◆ **ABOUT THIS EXERCISE**: Where a line of the data holds the word "Courtyard", copy that line.

[Design files in text formats]
------------
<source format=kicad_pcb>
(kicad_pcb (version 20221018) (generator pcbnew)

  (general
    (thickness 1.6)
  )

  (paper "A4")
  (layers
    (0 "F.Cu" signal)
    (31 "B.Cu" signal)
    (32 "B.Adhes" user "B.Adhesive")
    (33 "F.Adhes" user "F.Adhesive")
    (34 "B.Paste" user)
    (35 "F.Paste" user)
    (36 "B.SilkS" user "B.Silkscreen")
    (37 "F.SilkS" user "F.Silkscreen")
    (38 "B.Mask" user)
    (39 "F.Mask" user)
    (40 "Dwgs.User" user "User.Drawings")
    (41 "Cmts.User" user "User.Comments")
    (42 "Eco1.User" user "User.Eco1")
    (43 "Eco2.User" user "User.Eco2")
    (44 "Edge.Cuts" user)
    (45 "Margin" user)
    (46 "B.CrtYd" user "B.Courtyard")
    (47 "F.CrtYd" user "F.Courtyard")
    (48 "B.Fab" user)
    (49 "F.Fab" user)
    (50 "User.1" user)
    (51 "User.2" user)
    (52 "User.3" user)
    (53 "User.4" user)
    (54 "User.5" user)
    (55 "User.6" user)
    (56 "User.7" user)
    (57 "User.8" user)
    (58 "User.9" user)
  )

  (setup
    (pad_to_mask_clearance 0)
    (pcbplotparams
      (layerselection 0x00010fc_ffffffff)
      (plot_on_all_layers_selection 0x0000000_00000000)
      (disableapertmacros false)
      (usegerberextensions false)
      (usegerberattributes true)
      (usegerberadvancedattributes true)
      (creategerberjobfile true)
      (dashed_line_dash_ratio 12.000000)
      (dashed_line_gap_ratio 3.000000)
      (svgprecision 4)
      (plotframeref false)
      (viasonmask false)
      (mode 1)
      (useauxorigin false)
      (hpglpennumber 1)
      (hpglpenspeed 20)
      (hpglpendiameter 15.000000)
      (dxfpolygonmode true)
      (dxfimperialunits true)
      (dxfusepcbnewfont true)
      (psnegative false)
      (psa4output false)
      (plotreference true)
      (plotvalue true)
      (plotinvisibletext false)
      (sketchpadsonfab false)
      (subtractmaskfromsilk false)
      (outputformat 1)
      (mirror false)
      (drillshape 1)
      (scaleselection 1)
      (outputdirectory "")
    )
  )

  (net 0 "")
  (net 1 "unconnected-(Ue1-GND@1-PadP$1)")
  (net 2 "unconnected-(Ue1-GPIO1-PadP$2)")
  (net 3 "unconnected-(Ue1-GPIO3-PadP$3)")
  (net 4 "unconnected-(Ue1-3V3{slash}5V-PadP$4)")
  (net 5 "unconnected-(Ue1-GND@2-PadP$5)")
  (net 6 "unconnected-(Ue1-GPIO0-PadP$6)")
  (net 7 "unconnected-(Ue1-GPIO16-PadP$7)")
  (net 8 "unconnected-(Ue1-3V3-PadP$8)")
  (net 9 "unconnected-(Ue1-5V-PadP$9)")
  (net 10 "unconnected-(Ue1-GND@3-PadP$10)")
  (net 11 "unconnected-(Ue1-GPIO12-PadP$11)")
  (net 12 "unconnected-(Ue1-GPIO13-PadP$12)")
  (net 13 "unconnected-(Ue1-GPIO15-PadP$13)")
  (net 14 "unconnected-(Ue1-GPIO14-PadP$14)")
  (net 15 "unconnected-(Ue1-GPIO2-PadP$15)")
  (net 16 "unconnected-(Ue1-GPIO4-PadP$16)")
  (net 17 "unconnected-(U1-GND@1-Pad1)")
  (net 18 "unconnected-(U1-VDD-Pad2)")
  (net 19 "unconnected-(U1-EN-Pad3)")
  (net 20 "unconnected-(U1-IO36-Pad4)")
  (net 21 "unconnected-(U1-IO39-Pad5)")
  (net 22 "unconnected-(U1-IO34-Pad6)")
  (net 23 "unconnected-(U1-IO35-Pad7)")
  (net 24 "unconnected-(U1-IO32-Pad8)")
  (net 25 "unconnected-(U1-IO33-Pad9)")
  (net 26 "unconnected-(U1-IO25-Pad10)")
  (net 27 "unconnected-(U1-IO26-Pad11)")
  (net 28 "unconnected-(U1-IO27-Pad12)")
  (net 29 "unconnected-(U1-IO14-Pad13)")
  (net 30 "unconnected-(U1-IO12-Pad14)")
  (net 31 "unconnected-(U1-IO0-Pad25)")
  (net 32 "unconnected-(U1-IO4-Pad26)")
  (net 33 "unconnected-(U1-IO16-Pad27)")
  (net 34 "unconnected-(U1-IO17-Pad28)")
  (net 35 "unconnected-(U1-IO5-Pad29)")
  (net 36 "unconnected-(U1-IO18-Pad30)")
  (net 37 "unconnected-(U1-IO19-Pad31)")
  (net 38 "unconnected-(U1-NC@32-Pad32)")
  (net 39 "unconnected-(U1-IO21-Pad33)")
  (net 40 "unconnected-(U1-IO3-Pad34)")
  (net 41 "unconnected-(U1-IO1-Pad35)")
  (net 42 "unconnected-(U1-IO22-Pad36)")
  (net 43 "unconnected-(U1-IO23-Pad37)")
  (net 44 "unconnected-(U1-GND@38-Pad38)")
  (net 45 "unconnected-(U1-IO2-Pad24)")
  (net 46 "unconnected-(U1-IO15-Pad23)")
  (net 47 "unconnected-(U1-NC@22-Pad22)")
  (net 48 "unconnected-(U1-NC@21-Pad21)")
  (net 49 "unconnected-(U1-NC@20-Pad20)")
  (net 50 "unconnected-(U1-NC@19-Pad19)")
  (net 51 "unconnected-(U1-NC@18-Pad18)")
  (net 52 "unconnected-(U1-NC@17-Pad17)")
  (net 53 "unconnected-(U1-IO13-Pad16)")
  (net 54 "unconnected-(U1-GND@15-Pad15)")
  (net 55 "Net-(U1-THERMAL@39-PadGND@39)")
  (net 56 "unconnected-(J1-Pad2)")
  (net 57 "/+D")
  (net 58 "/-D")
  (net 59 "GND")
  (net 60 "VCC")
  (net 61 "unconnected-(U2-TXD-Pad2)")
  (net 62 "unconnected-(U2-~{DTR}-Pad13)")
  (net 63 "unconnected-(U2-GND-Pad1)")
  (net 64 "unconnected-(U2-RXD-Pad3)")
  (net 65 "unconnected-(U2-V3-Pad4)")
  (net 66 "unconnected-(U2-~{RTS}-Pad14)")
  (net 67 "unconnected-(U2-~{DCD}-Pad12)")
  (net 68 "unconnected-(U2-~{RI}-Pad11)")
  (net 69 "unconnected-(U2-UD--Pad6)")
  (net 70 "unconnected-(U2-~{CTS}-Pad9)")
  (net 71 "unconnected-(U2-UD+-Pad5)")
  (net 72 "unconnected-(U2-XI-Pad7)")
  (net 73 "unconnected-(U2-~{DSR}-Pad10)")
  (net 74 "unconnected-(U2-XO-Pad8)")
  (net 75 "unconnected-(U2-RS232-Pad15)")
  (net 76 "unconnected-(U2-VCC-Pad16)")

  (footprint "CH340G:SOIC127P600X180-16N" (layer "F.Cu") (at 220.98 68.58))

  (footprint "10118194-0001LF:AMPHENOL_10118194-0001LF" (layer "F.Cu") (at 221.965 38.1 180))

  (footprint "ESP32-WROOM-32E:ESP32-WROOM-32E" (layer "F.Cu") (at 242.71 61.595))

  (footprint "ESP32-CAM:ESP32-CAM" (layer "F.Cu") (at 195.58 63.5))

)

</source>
------------
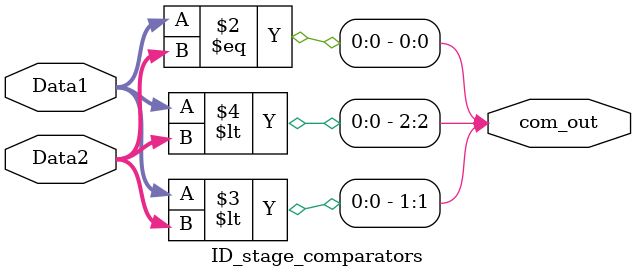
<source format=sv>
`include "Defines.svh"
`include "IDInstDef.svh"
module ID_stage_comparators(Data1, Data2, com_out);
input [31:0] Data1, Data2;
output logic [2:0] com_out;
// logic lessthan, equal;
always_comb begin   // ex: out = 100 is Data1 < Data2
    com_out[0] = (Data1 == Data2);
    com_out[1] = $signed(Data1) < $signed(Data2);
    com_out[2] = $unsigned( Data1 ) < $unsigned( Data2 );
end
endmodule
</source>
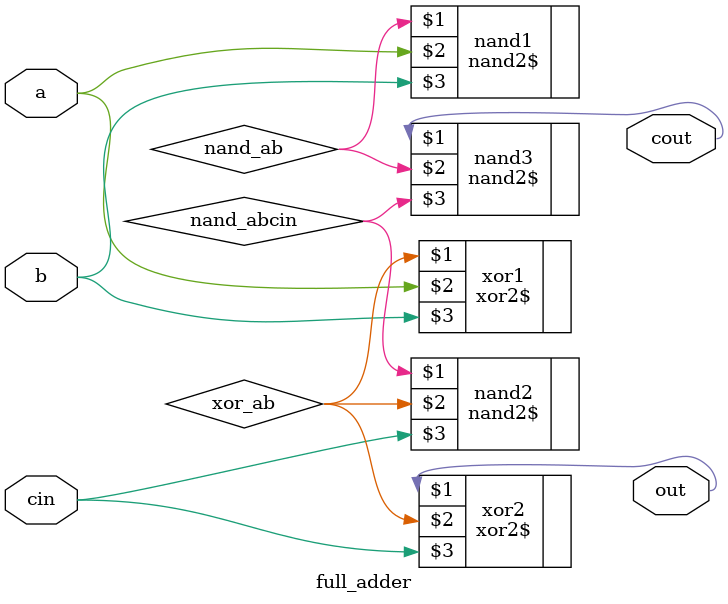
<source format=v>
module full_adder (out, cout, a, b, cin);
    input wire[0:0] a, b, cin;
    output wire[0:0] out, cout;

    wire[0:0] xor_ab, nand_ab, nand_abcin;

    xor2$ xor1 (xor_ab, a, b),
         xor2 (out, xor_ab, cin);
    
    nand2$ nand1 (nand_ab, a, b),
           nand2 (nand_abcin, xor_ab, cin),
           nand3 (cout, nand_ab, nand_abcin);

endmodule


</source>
------------
◆ **ANSWER FOR THIS EXERCISE**:
    (46 "B.CrtYd" user "B.Courtyard")
    (47 "F.CrtYd" user "F.Courtyard")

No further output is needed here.